Thin order books after 4 p.m. ET create spreads wide enough for coordinated order-flow routing, spoofing, and deliberate opening-price setting that triggers client stops. Academic work (UC Berkeley–Rochester) and SSRN studies on opening-auction manipulation show price discovery is materially less efficient outside core hours. Recent SEC settlements and FINRA’s 2026 report explicitly flag after-hours layering and inadequate broker supervision as ongoing risks.
Mati Greenspan (Quantum Economics) and multiple floor brokers describe the current regime as “manipulation outright” with “plausible deniability.” Brokers and wholesalers have hours to strategize price levels that maximize client slippage and proprietary P&L. Retail traders are structurally sidelined during weekend or overnight news events.

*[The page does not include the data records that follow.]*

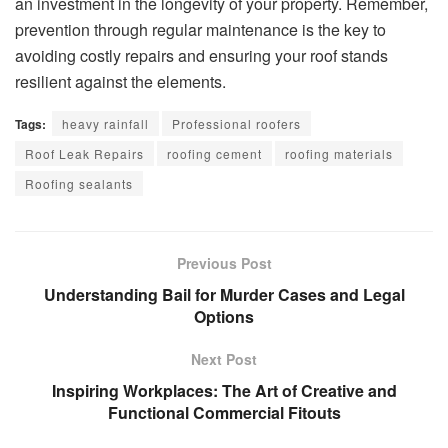
an investment in the longevity of your property. Remember,
prevention through regular maintenance is the key to
avoiding costly repairs and ensuring your roof stands
resilient against the elements.
Tags:
heavy rainfall
Professional roofers
Roof Leak Repairs
roofing cement
roofing materials
Roofing sealants
Previous Post
Understanding Bail for Murder Cases and Legal
Options
Next Post
Inspiring Workplaces: The Art of Creative and
Functional Commercial Fitouts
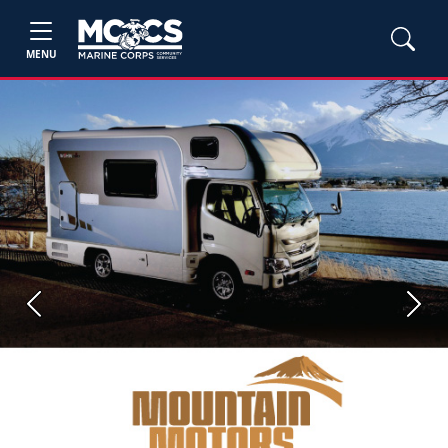
MENU
Previous
Next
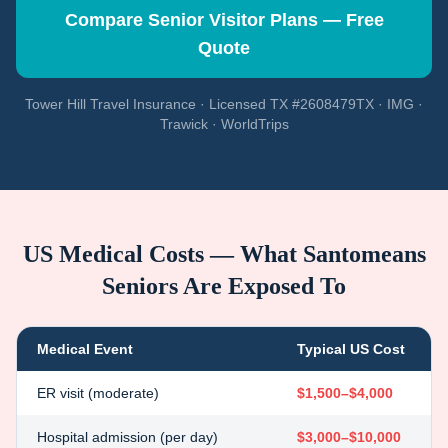
Compare Senior Visitor Plans — Free
Quote
Tower Hill Travel Insurance · Licensed TX #2608479TX · IMG ·
Trawick · WorldTrips
US Medical Costs — What
Santomeans
Seniors Are Exposed To
Medical Event
Typical US Cost
ER visit (moderate)
$1,500–$4,000
Hospital admission (per day)
$3,000–$10,000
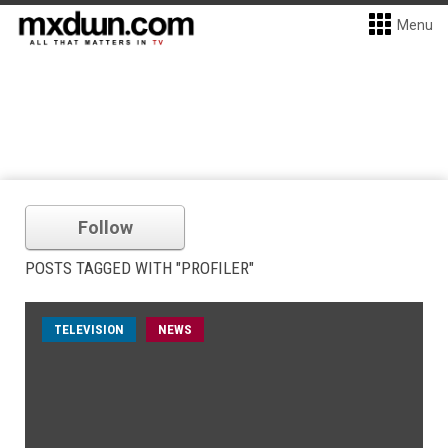
Menu
Follow
POSTS TAGGED WITH "PROFILER"
TELEVISION
NEWS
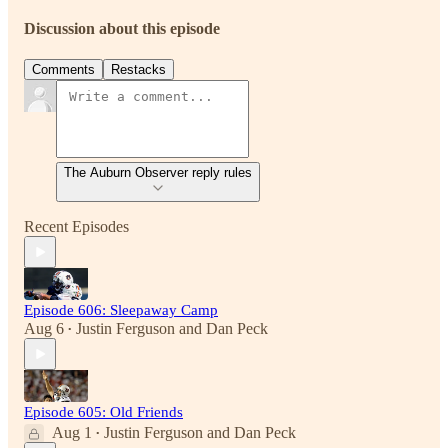
Discussion about this episode
Comments
Restacks
The Auburn Observer reply rules
Recent Episodes
Episode 606: Sleepaway Camp
Aug 6
Justin Ferguson
and
Dan Peck
•
Episode 605: Old Friends
Aug 1
Justin Ferguson
and
Dan Peck
•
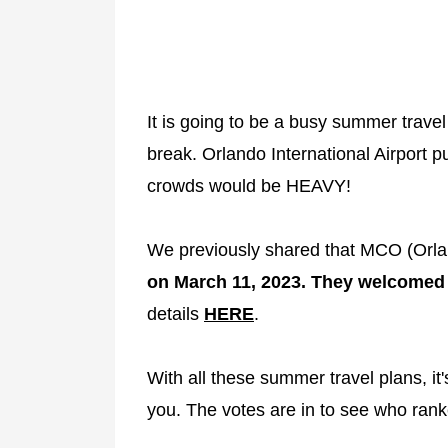
It is going to be a busy summer travel
break. Orlando International Airport p
crowds would be HEAVY!
We previously shared that MCO (Orlan
on March 11, 2023. They welcomed 9
details
HERE
.
With all these summer travel plans, it'
you. The votes are in to see who rank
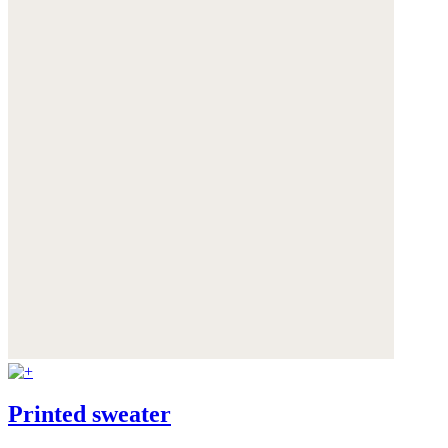
Printed sweater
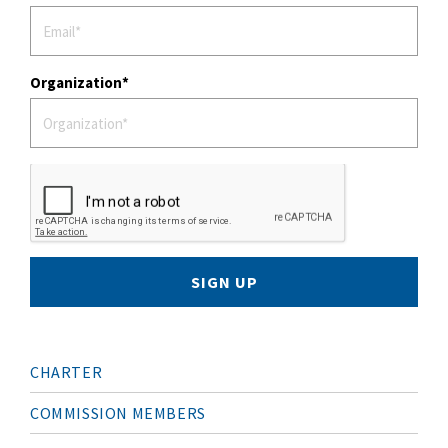
Organization
SIGN UP
M
CHARTER
A
I
N
COMMISSION MEMBERS
N
A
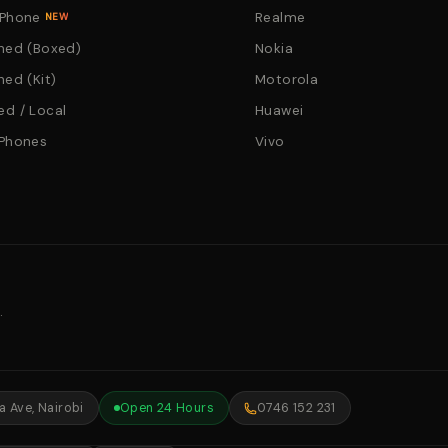
 Phone
Realme
NEW
hed (Boxed)
Nokia
hed (Kit)
Motorola
d / Local
Huawei
 Phones
Vivo
.
 Ave, Nairobi
Open 24 Hours
0746 152 231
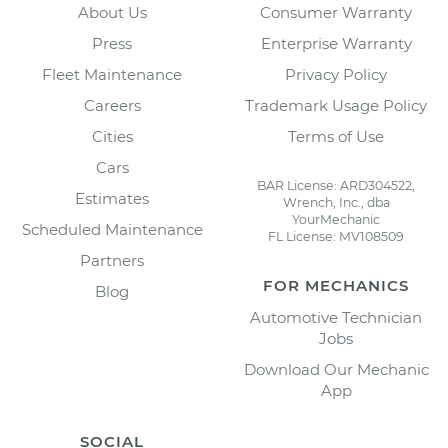
About Us
Consumer Warranty
Press
Enterprise Warranty
Fleet Maintenance
Privacy Policy
Careers
Trademark Usage Policy
Cities
Terms of Use
Cars
BAR License: ARD304522,
Estimates
Wrench, Inc., dba
YourMechanic
Scheduled Maintenance
FL License: MV108509
Partners
FOR MECHANICS
Blog
Automotive Technician
Jobs
Download Our Mechanic
App
SOCIAL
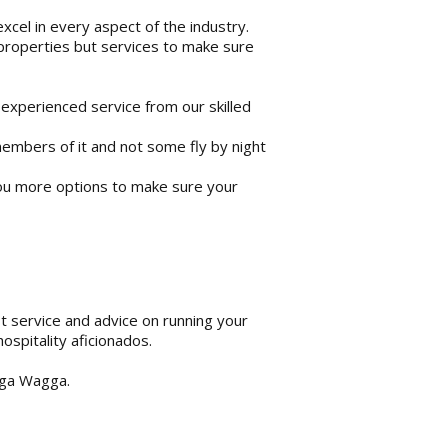
cel in every aspect of the industry.
 properties but services to make sure
 experienced service from our skilled
mbers of it and not some fly by night
ou more options to make sure your
st service and advice on running your
ospitality aficionados.
agga Wagga.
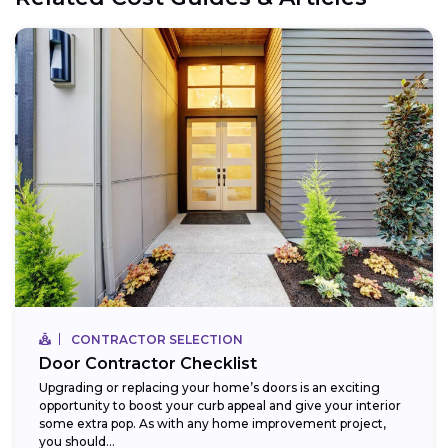
CONTRACTOR SELECTION
Door Contractor Checklist
Upgrading or replacing your home’s doors is an exciting
opportunity to boost your curb appeal and give your interior
some extra pop. As with any home improvement project,
you should...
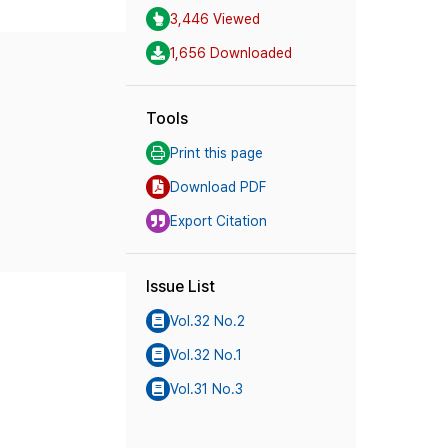
3,446 Viewed
1,656 Downloaded
Tools
Print this page
Download PDF
Export Citation
Issue List
Vol.32 No.2
Vol.32 No.1
Vol.31 No.3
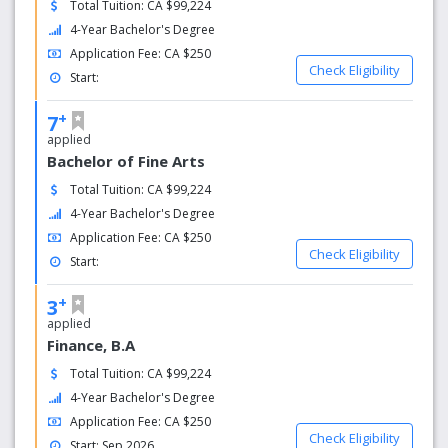
Total Tuition: CA $99,224
4-Year Bachelor's Degree
Application Fee: CA $250
Check Eligibility
Start:
+
7
applied
Bachelor of Fine Arts
Total Tuition: CA $99,224
4-Year Bachelor's Degree
Application Fee: CA $250
Check Eligibility
Start:
+
3
applied
Finance, B.A
Total Tuition: CA $99,224
4-Year Bachelor's Degree
Application Fee: CA $250
Check Eligibility
Start: Sep 2026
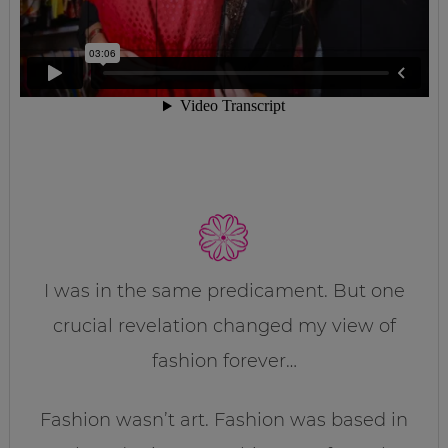
I was in the same predicament. But one
crucial revelation changed my view of
fashion forever…
Fashion wasn’t art. Fashion was based in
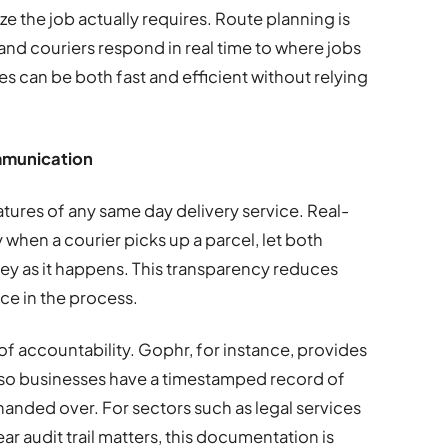
ze the job actually requires. Route planning is
nd couriers respond in real time to where jobs
s can be both fast and efficient without relying
ommunication
eatures of any same day delivery service. Real-
y when a courier picks up a parcel, let both
ney as it happens. This transparency reduces
ce in the process.
of accountability. Gophr, for instance, provides
, so businesses have a timestamped record of
anded over. For sectors such as legal services
ar audit trail matters, this documentation is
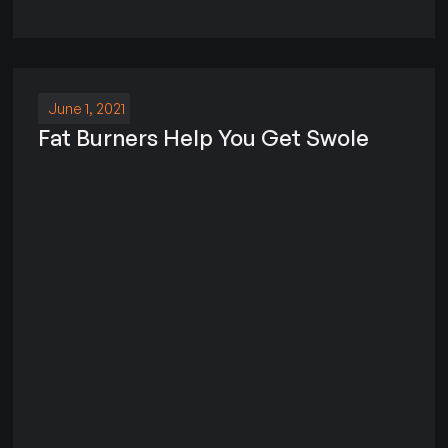
June 1, 2021
Fat Burners Help You Get Swole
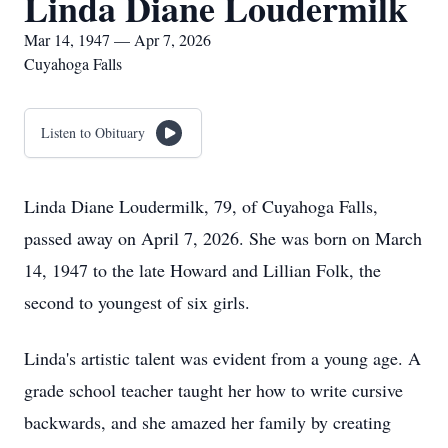
Linda Diane Loudermilk
Mar 14, 1947 — Apr 7, 2026
Cuyahoga Falls
Listen to Obituary
Linda Diane Loudermilk, 79, of Cuyahoga Falls,
passed away on April 7, 2026. She was born on March
14, 1947 to the late Howard and Lillian Folk, the
second to youngest of six girls.
Linda's artistic talent was evident from a young age. A
grade school teacher taught her how to write cursive
backwards, and she amazed her family by creating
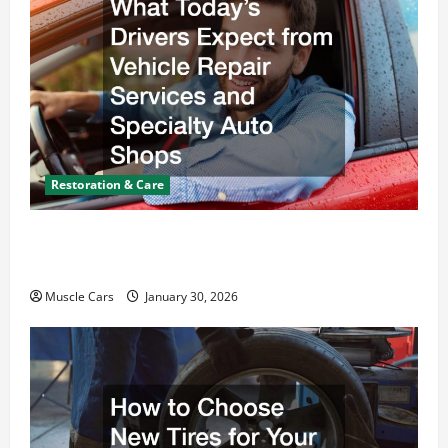
Restoration & Care
What Today’s Drivers Expect from Vehicle Repair
Services and Specialty Auto Shops
Muscle Cars
January 30, 2026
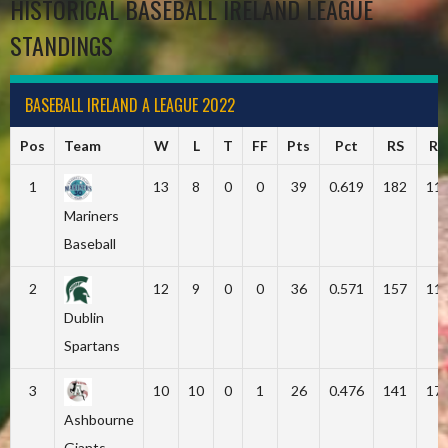
HISTORICAL BASEBALL IRELAND LEAGUE
STANDINGS
BASEBALL IRELAND A LEAGUE 2022
Pos
Team
W
L
T
FF
Pts
Pct
RS
RA
1
13
8
0
0
39
0.619
182
11
Mariners
Baseball
2
12
9
0
0
36
0.571
157
11
Dublin
Spartans
3
10
10
0
1
26
0.476
141
17
Ashbourne
Giants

24/7 trading removes the vacuum. Traders—especially retail—can react in real time instead of being price-takers at the manipulated open. Exchanges capture higher fee revenue from continuous volume. Crypto-native venues like Hyperliquid already demonstrate the demand: $50 bn weekly derivatives volume and $1.6 m daily revenue on traditional-asset perps while legacy markets are closed.
The asymmetry is clear: traders (retail and prop) are net winners; traditional intermediaries, wholesalers, and market makers who monetized the overnight gap are structural losers. Consensus that “more hours = more liquidity = universally good” misses the targeted destruction of a high-margin broker business line that regulators have already begun to sanction.